Synthetic 8-Channels Input | Words visualization |
---|---|
If you want to see the PoC with public EMG data instead, you can check Public data.ipynb, processing a public EMG hand gesture dataset.
Also, if you want to run the ipynb notebook in a virtualenv, make sure you setup jupyter correctly:
source .venv/bin/activate
python -m pip install ipykernel # install ipykernel / jupyter in the venv if not present
python -m ipykernel install --user --name=venv # self-install
# > Then, open Jupyter Notebook and select venv in "Switch kernel" option
- Desenvolvimento de um software para gravação e processamento de dados de eletromiografia para reconhecimento de comandos e termos:
- This paper was showcased during the XXII Congresso Saúde e Qualidade de Vida - Qualivitae (2023), marking the initial phase of our research. The primary objective of this phase was the creation of a customizable backend and frontend capable of capturing and analyzing EMG data. It's important to note that this paper exclusively employed synthetic data; no human data was involved in this particular study.
- Desenvolvimento de uma interface de fala silenciosa utilizando deep learning e emg no processamento de subvocalização
- This paper is currently in progress and is scheduled for presentation at the XXVII Encontro Latino Americano de Iniciação Científica. The main objective of this endeavor is to employ the identical processing algorithms and neural network that were developed during the previous research, this time using publicly available EMG data.
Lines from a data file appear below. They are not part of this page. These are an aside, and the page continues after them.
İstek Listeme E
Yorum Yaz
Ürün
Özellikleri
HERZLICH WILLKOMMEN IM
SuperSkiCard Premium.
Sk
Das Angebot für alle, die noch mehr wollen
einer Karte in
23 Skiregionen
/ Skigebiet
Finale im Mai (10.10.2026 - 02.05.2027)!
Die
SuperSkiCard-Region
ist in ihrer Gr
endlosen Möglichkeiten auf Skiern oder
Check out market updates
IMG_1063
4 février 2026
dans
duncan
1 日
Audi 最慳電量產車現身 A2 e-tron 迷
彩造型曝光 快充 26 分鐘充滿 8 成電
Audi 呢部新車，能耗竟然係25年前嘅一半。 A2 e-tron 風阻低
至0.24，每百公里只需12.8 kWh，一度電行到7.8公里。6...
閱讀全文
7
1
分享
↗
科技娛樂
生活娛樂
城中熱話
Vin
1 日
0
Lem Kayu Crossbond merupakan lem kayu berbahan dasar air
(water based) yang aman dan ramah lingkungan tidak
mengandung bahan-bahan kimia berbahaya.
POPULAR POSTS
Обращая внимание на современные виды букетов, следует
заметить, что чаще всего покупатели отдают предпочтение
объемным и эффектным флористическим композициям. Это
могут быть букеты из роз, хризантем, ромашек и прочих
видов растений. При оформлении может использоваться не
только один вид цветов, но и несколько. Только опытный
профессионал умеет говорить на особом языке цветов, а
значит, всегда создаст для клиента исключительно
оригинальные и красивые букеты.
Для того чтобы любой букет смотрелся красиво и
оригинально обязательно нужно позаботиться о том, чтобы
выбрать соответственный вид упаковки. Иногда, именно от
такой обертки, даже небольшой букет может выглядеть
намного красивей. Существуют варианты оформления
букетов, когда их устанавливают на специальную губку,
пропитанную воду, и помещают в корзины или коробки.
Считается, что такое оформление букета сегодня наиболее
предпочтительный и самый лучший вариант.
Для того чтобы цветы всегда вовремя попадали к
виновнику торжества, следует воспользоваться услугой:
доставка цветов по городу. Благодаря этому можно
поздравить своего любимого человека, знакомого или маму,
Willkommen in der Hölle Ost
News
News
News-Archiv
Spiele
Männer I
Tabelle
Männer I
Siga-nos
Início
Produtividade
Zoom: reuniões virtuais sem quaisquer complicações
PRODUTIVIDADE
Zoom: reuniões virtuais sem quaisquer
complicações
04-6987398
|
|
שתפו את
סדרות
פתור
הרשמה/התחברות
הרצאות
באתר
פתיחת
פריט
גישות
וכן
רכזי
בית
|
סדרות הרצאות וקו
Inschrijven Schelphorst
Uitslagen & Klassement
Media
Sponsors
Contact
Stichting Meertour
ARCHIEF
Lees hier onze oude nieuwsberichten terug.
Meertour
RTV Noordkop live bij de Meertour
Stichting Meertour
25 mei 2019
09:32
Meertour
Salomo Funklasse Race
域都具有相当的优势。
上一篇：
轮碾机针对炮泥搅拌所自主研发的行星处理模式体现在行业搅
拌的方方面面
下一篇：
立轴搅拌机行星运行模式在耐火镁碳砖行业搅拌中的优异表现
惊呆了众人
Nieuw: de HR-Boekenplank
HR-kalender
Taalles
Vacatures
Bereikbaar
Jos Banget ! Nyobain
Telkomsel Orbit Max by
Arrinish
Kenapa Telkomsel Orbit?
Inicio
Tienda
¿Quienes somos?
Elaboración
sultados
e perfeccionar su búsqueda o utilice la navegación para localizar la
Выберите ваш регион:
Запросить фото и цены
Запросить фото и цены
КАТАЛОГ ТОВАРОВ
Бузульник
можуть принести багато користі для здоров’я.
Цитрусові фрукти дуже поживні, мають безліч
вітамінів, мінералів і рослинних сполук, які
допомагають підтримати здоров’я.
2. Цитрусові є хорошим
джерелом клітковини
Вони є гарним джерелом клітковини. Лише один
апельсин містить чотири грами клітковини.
This marks the concluding phase of our research. For this publicly available repository, we included data from human participants and shared the electrodes placement, as we have obtained approval from Brazil's Ethics Committee (CAAE: 65587722.5.0000.5503, Parecer 6112574).
You can view the processing and results obtained from the human sEMG in the third PoC file: Subvocalization.ipynb.
The dataset folder /saves
is where all the EMG data is stored by default in the application, however this folder was organized to include the data from all 10 participants of the study. The all sessions recorded from all participants, it is grouped by: Participants Code
-> Speech style
-> Words
.
The Speech style could be any of:
- F: Normal speech ("Fala")
- A: Lip articulation ("Articulação labial")
- S: Subvocalization ("Subvocalização")
The four possible words selected in this study was: Yes ("Sim"), No ("Não"), Maybe ("Talvez") and Silence, whereas the silence itself is stored inside the folders between the words.
The results demonstrate that this processing and training method is effective for detecting strong gestures, such as speech and articulation. However, for more subtle muscle movements, such as subvocalization, further improvements in noise reduction and data augmentation are necessary.
It is important to note that the same methods, montage, and algorithm yielded varying results across different participants. Some exhibited lower accuracy in detecting easily recognizable speech, while others achieved higher accuracy in identifying less discernible subvocalizations.
All source code is made available under a BSD 3-clause license. You can freely use and modify the code, without warranty, so long as you provide attribution to the author. See LICENSE for the full license text.
The author reserve the rights to the article content.